The criteria that underlies credit rankings and metrics from nation to nation are usually based on factors specific to those regions. For this reason, credit scores in one country might not, and probably won't, apply at all in another jurisdiction, which, after all, differs culturally, governmentally and/or financially from other regions. This can make it extremely challenging to effectively judge the creditworthiness of a company that operates in an area whose rules, regulations and credit scoring systems differ from those which you are accustomed to working with.
Naturally, if you're unfamiliar with the way that information is reported in a certain country or area, it will make it that much harder for you to process and understand, much less accurately judge, the creditworthiness of a company based in that area. We addressed this issue in depth in a white paper called: Internationally standardised company information for credit risk.
Orbis's standardised data can help you make sense of different credit reporting standards
Fortunately, the standardised and structured data offered by our Orbis database – which covers more than 220 million companies across all countries worldwide – can help you wade through and make sense of the different reporting standards that occur from nation to nation.
Using financial strength models – created by 6 providers who specialise in the business risk assessment space – Orbis's data is able to take into account and rationalise cultural, environmental and reporting differences and anomalies between countries. This allows you to analyse data in context, giving you a clearer and more certain picture of the credit risk associated with a single company or several companies in comparison.

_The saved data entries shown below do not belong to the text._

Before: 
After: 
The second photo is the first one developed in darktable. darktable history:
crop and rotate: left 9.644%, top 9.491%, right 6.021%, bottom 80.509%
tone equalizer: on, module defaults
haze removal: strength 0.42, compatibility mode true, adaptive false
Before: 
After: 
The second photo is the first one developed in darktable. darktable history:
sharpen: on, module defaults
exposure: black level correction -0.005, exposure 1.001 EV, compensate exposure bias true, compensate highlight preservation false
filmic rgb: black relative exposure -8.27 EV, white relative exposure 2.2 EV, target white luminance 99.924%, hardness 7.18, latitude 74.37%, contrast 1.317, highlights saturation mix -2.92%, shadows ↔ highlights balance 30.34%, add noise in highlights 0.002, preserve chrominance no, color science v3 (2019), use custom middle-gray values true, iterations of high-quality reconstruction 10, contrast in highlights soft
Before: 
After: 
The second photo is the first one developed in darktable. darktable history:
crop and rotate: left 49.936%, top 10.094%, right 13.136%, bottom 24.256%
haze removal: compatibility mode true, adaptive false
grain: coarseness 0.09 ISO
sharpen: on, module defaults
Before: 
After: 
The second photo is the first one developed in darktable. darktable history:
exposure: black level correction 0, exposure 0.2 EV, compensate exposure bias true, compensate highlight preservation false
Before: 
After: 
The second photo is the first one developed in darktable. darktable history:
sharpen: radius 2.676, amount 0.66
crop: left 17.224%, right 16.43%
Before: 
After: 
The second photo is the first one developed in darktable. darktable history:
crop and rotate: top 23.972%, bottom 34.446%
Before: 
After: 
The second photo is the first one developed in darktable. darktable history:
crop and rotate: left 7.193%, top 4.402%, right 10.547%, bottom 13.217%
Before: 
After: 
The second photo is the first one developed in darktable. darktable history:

The image below illustrates how Orbis's use of statistical models – based on sophisticated mathematical techniques like fuzzy logic – can clarify and smooth out differing regional standards and factors. This can offer you a more comprehensible, measurable and comparable set of variables by which to make your risk calculations.
Armed with this more intelligent data, you'll be able to make vital decisions based on "apples to apples" comparisons, rather than "apples to pears" guesswork. In this, and many other ways, Orbis's structured and standardised information can take much of the mystery and conjecture out of your risk assessment research.